US Energy Transfer and Williams Cos. are in discussions with data center operators about the possibility of building pipelines directly to their facilities.
Within the context of the artificial intelligence (AI) boom, data center power demands are continuing to grow, and many are looking at onsite power generation as a solution, reports Bloomberg.
Energy Transfer's co-CEO Marshall McCrea said in a call with analysts that the pipeline giant was in discussions with data centers of a variety of sizes, and that many of them want to generate power on-site.
The company is reportedly looking to expand currently connected plants and explore connecting with new power plants.
Williams Cos., a competitor of Energy Transfer, is seeing a similar growth in demand. “We, frankly, are kind of overwhelmed with the number of requests that we’re dealing with, and we are trying to make sense of those projects,” CEO Alan Armstrong said, adding that this is particularly in the southeastern part of the US and mid-Atlantic.
Unsurprisingly, included within these regions is data center hotspot Virginia, which has been struggling with data center power demand.
Dominion Energy, Virginia's local power provider's 2023 annual report said data centers represented 24 percent of Virginia Power’s electricity sales for the year ending December 2023, up from 21 percent in 2022.
The utility said individual facility demand is growing from around 30MW to 60-90MW, and campus requests are now ranging from 300MW to “several GW.”

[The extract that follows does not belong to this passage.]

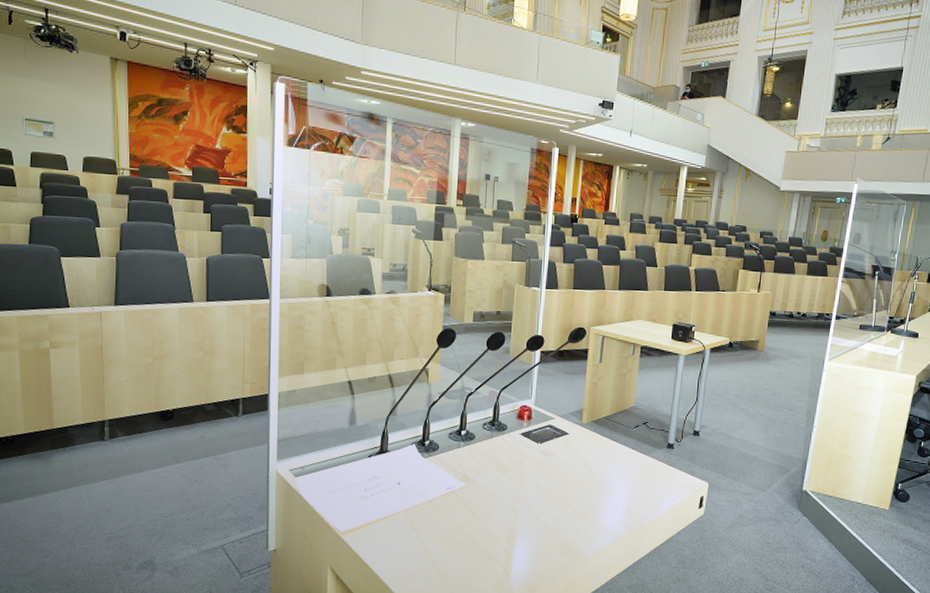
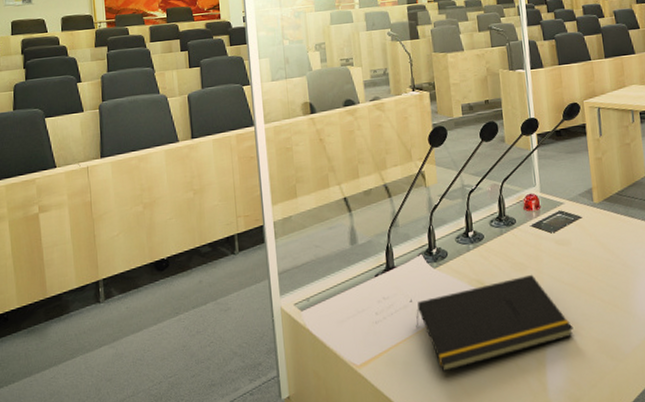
notepad: none [400,477,543,550] -> present [416,274,574,372]

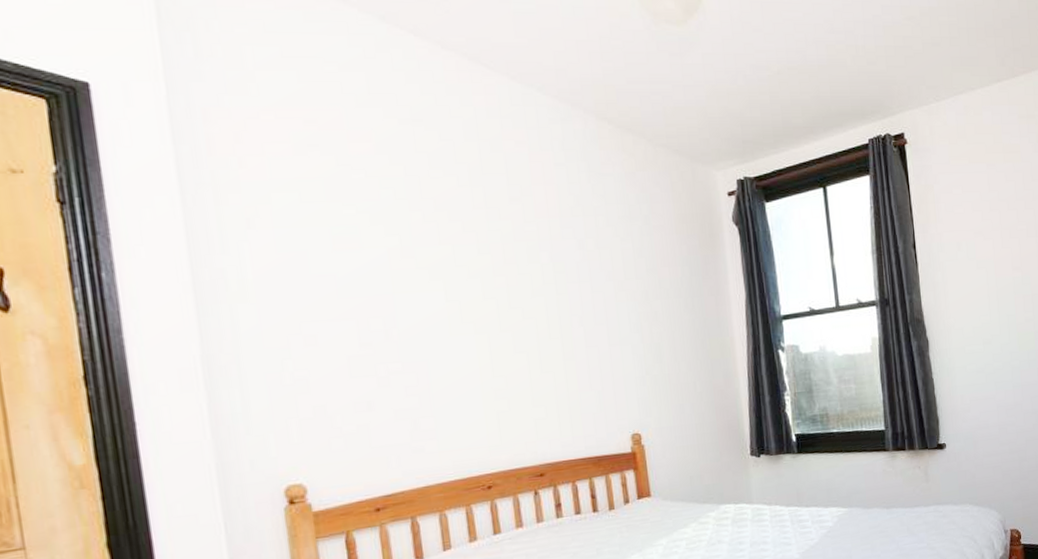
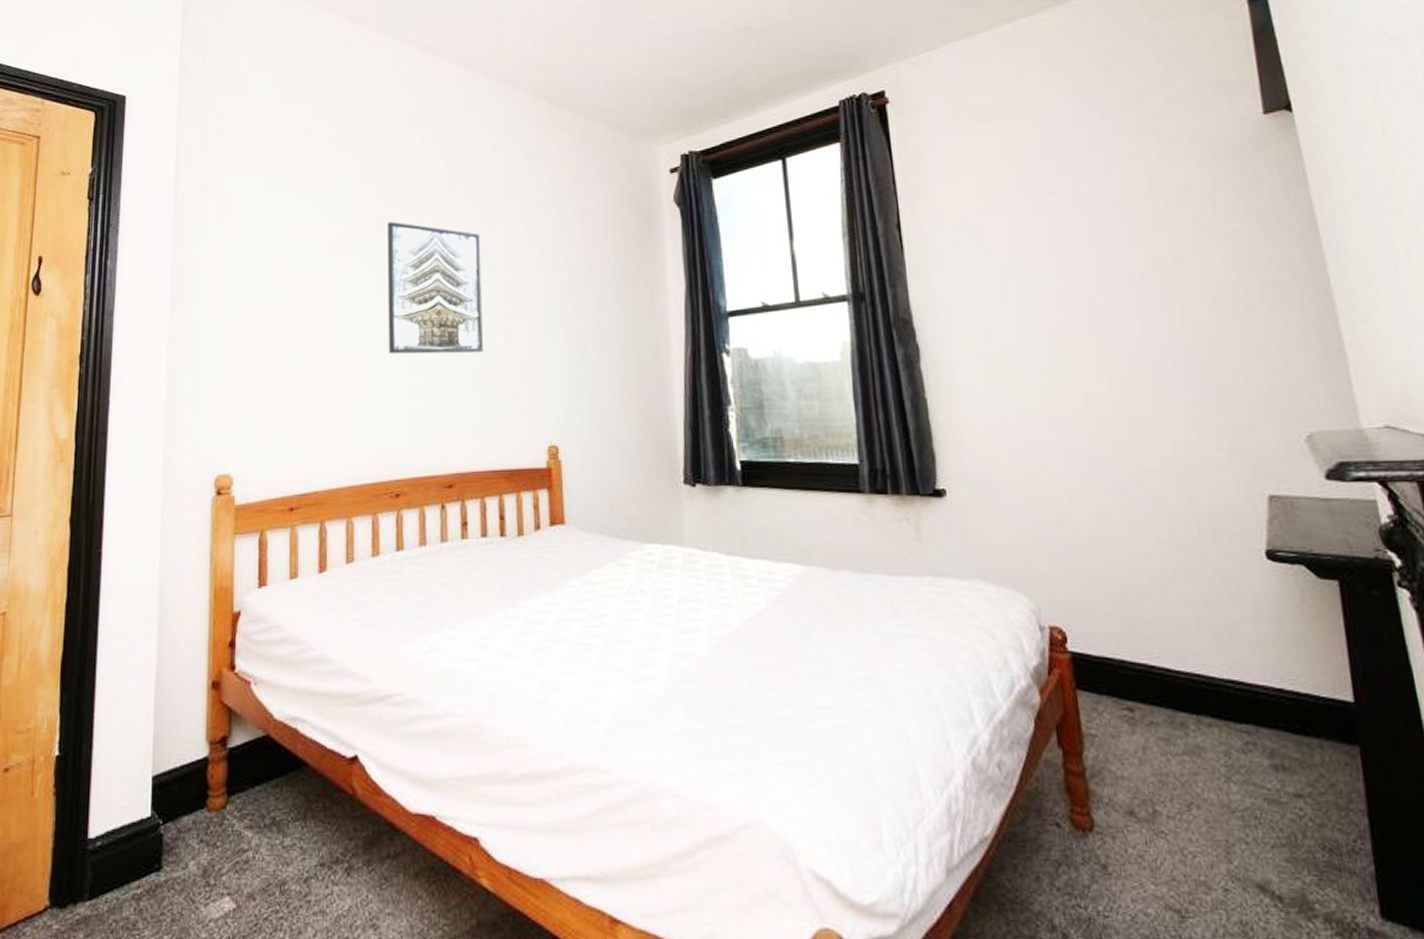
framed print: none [449,235,563,362] -> present [387,221,483,355]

In January 2024, PJM Interconnection revealed that it is expecting energy demand in its transmission zones to jump almost 40 percent over the next 15 years, driven largely by data center growth.

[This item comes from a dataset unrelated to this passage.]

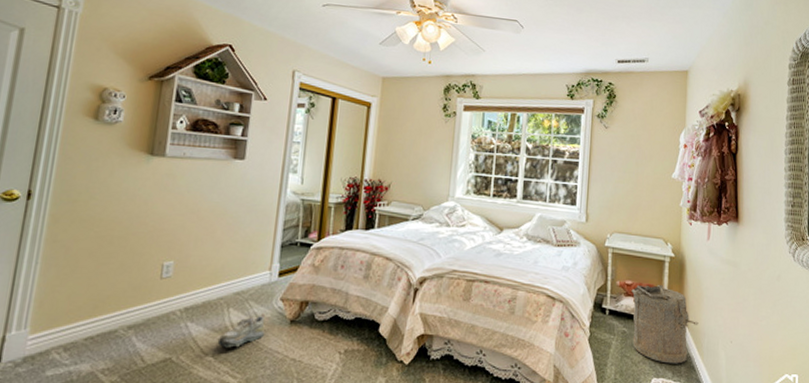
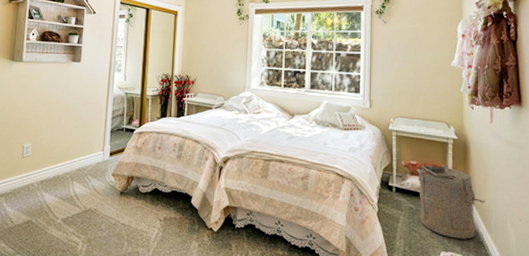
shoe: present [217,313,266,348] -> none [65,186,101,213]

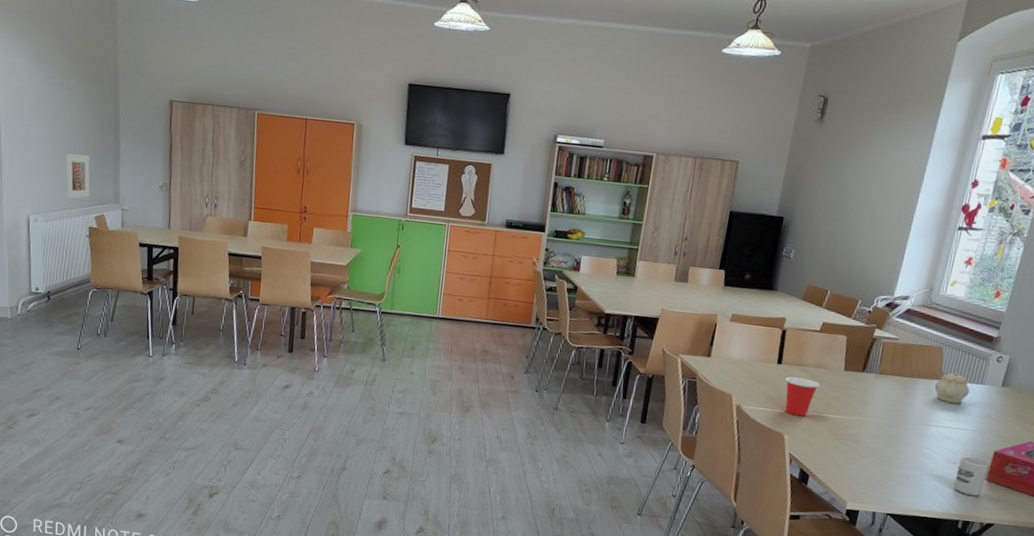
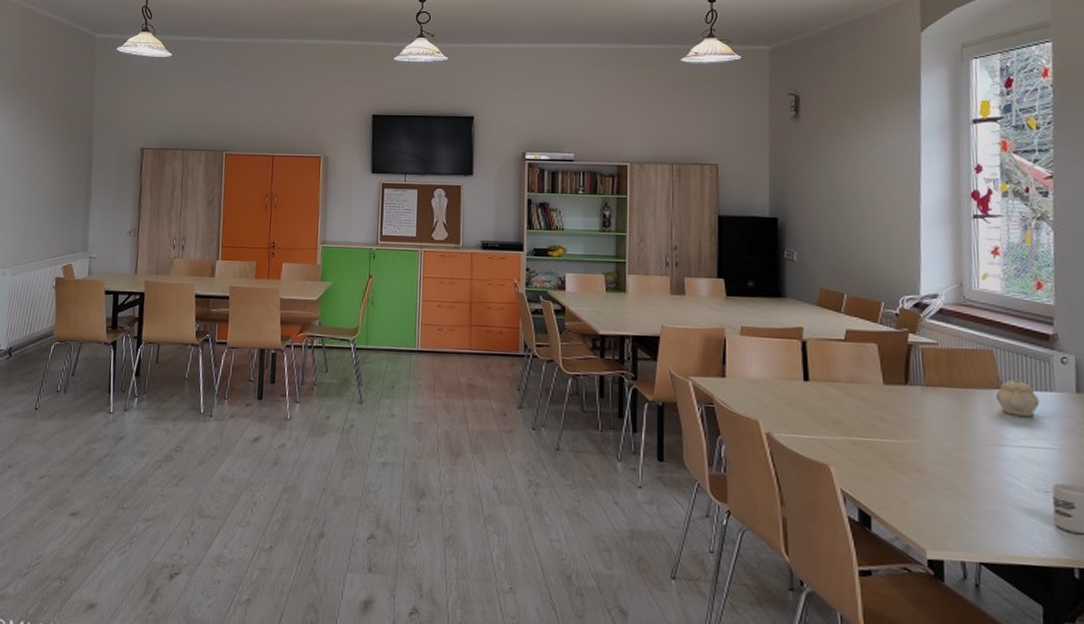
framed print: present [66,153,91,199] -> none [36,205,62,250]
cup: present [785,376,821,417] -> none [817,395,860,443]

With increasing grid constraints, exploring onsite power is often the only way a data center development will be able to get approval.
A similar approach can be noted across the pond in Ireland. Following the defacto moratorium in the Dublin area, several data center projects looked for connections to the gas network instead of the electrical grid.
Ireland has since launched a private wire policy enabling company-owned transmission infrastructure to avoid the power bottleneck.